By Olivia Banks, MSVU Public Relations student

At 1 p.m. on Tuesday, June 22, 2021, the Alexa McDonough Institute for Women, Gender and Social Justice at Mount Saint Vincent University and McGill-Queen’s University Press will host a virtual launch event for Dr. Meredith Ralston’s new book Slut-Shaming, Whorephobia, and the Unfinished Sexual Revolution.

The launch event will include special guests Leora Tanenbaum, author of I am not a Slut: Slut-Shaming in the age of the Internet, and Katherine Rowland, author of The Pleasure Gap: American Women and the Unfinished Sexual Revolution. The event will be broadcast live on Youtube.

Dr.

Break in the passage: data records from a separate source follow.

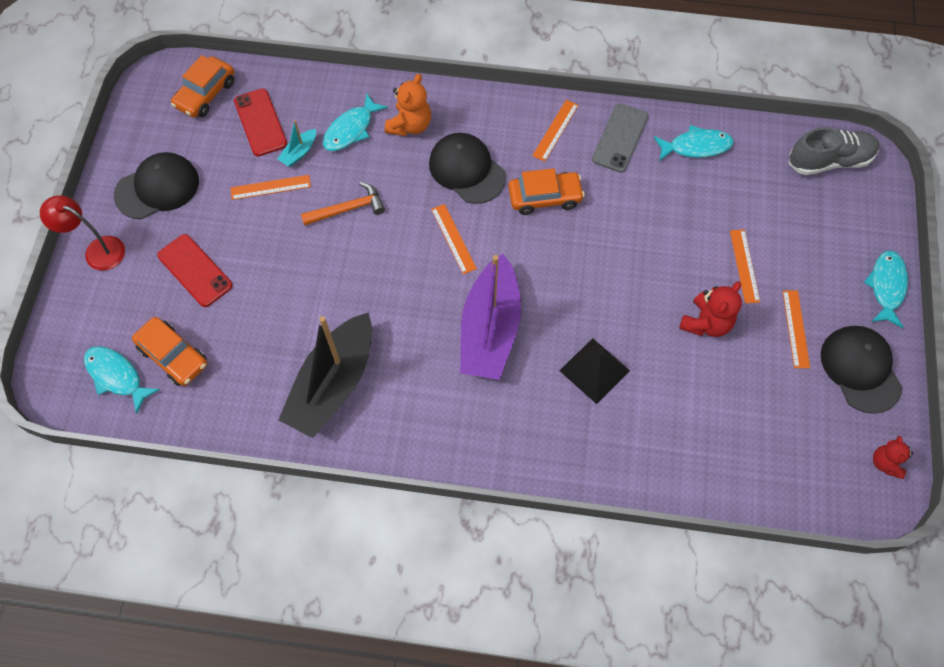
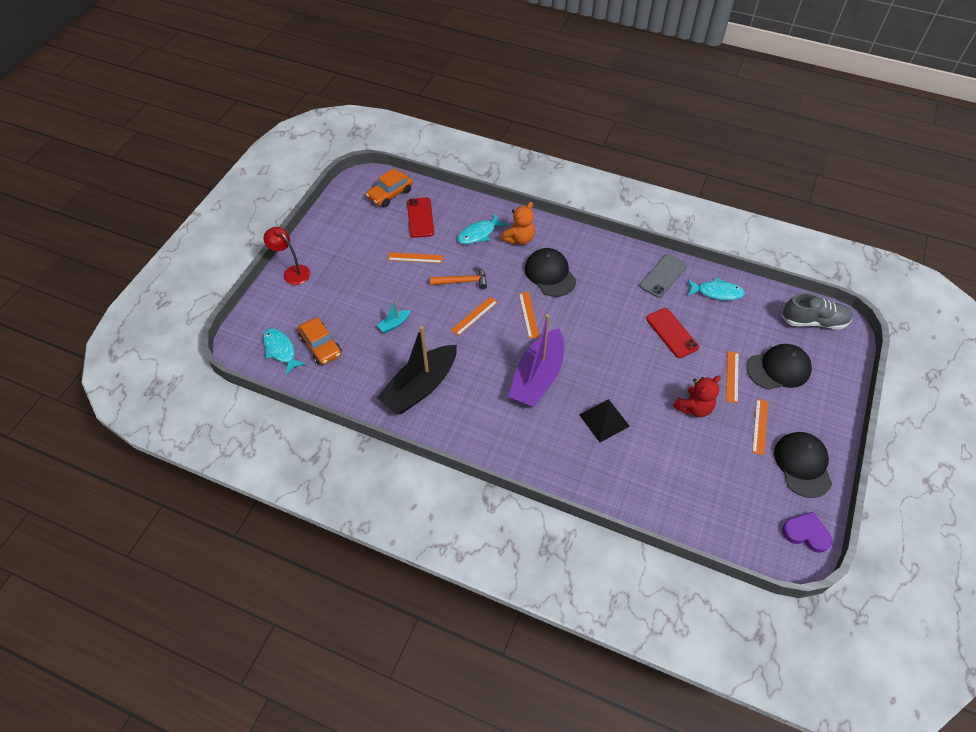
camera: 15 degrees right, 10 degrees down
black cap [114,152,199,220] -> black cap moved to [747,344,812,390]
red phone [157,234,233,307] -> red phone moved to [646,308,699,358]
turquoise boat [277,120,316,167] -> turquoise boat moved to [377,300,411,333]
orange car [508,168,585,215] -> none
orange ruler [532,100,579,161] -> orange ruler moved to [451,297,498,336]
turquoise fish [863,250,908,328] -> none
red teddy bear [873,436,913,479] -> purple heart [782,512,832,553]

Meredith Ralston sitting outside with a video camera beside herMeredith is the Department of Women’s Studies chair and also a professor in Political and Canadian studies at MSVU. In Slut-Shaming, Whorephobia, and the Unfinished Sexual Revolution, she explores the common denominators between the #MeToo movement, myths of rape culture, and Western society’s hypocrisy about sex to reveal the ways that sexually liberated women threaten the patriarchy.

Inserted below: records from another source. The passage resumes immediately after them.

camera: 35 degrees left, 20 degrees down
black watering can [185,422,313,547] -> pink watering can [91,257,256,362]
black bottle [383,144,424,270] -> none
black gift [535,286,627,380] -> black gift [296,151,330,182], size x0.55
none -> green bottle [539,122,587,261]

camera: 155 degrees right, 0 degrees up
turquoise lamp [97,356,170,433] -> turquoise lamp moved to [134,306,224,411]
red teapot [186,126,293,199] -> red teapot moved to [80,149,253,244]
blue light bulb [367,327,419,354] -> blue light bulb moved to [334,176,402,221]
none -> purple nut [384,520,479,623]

Meredith defines rape culture as “a society that normalizes and trivializes sexual assault; that perpetuates various rape myths that the victim asked for it, she was dressed for it, she wanted it, she was drunk.” She notes that a sexual double standard for men and women continues to entrench sexual inequality and stigmatization of sex work.

“We need to destigmatize sex, and we need to examine the prejudices and stereotypes we hold against those who make the choice to go into sex work,” she says.

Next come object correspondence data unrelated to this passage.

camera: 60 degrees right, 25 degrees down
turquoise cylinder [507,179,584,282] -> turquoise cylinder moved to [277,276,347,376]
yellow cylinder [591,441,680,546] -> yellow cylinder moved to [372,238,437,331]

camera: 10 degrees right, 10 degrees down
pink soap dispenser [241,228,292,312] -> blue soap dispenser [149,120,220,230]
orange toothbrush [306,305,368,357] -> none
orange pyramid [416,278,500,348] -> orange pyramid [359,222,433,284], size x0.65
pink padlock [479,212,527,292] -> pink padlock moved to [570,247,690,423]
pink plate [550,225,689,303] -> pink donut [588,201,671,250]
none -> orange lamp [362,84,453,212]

Publisher McGill-Queen’s University Press describes her book this way:
Weaving in history, pop culture, philosophy, interviews with sex workers, and personal anecdotes, Ralston shows how women cannot achieve sexual equality until the sexual double standard and good girl/bad girl binary are eliminated and women viewed by society as “whores” are destigmatized. Illustrating how women’s sexuality is policed by both men and women, she argues that women must be allowed the same personal autonomy as men: the freedom to make sexual decisions for themselves, to obtain orgasm equality, and to insist on their own sexual pleasure.

Meredith is also a documentary filmmaker – a career she started in 1999 with the release of NFB films Why Women Run and Wendy Lill: Playwright in Parliament, followed by Hope in Heaven (narrated by Kiefer Sutherland) in 2005. Her most recent film, Selling Sex, premiered at the Atlantic Film Festival in 2015.

The empowering approach Meredith brings to her work effectively spotlights the many biases that still need to be upended. Her new book reminds that sexual equality is a not-to-be-overlooked component of gender equality.